Habría que investigar de dónde surgió la idea. Quizá de las cavernas, de las grutas, de los primeros refugios humanos que no requerían otra construcción que la mera habitación. Vaya, los “ocupas” de entonces. Habría que imaginarlos allí, cobijándose del sol, sentados, mirando el horizonte bañado por una resolana que lastima los ojos. O refugiándose de las inclemencias del tiempo, la lluvia, la nieve o el frío. El refugio necesario para vivir desde el cual mirar y desear al mundo.
La fascinación de mirar hacia fuera desde dentro no se ha perdido al paso del tiempo. Por ejemplo, la obligada reclusión de los monjes en sus monasterios habría sido insoportable de no ser por esas pequeñas ventanas que se encuentran en las celdas, con sus camas y asientos de piedra. El voto de castidad encontraba algo de alivio en la sensualidad del entorno, mucho más evidente desde la privación interior. ¿Quién dice que lo que se mira no alimenta y satisface?
Es una pena que semejante invento humano ande hoy a la deriva. Únicamente seres atrincherados en su necedad y temor pueden diseñar esos departamentos de ventanas diminutas por los que si acaso se ve la construcción de enfrente. Santo y seña de los tiempos: la pérdida inevitable de lo otro que, afuera, pierde su capacidad nutritiva al no ser advertido, escrutado, deseado. Por eso el mundo parece cada vez más dislocado e inconexo. Exterior e interior pierden su contacto, dando paso a una realidad cuya riqueza queda desperdiciada en beneficio de la trágica miopía de las cuatro paredes.
Porque el encierro no es enriquecedor dada su falsa índole: recluidos a fuerza, incapaces de viajar por los interiores del alma, el ser humano dislocado sucumbe ante la ficción del vértigo de la imagen televisiva o cibernética. Zombies de sí mismos, ¿cómo no habrían de serlo también para su entorno?, ¿cómo no habrían de encontrar la evidencia palmaria de su separación del exterior si a las diminutas ventanas se les imponen, además, barrotes?

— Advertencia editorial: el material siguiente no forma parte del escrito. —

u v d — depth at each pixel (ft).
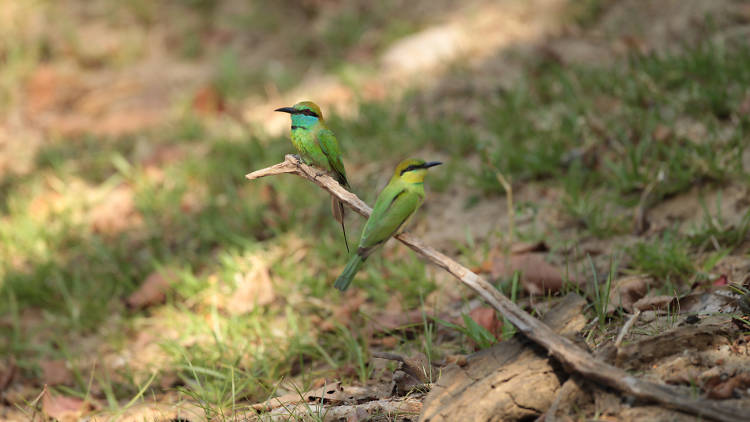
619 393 19.26
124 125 55.01
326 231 38.06
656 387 18.52
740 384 19.29
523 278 29.60
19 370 33.19
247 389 28.09
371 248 21.53
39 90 61.31
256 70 59.93
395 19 62.08
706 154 33.17
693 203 32.35
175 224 42.16
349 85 52.42
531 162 37.06
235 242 38.73
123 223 43.55
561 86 43.57
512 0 58.39
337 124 46.52
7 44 66.44
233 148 46.68
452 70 50.83
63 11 71.61
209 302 34.63
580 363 19.24
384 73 53.98
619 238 32.09
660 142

Habría que hacer una antropología de este fenómeno en retirada de las ventanas. O mejor: una ontología. Porque si la analogía es cierta –“los ojos son las ventanas del alma”–, tal vez por este camino hallemos la explicación de la creciente opacidad de la mirada que se encuentra en rostros autómatas que caminan por las calles. Almas moribundas, ventanas pequeñas e inútiles, barrotes y miedos, inexistencia de vasos comunicantes entre el afuera y el adentro. En suma: anquilosamiento de la cultura, signo de los tiempos. Todo como si fuera un ethos paralizado que ya no es presencia de nosotros en el mundo ni del mundo en nosotros. Traición a siglos de sabiduría en una época que se cree inteligente.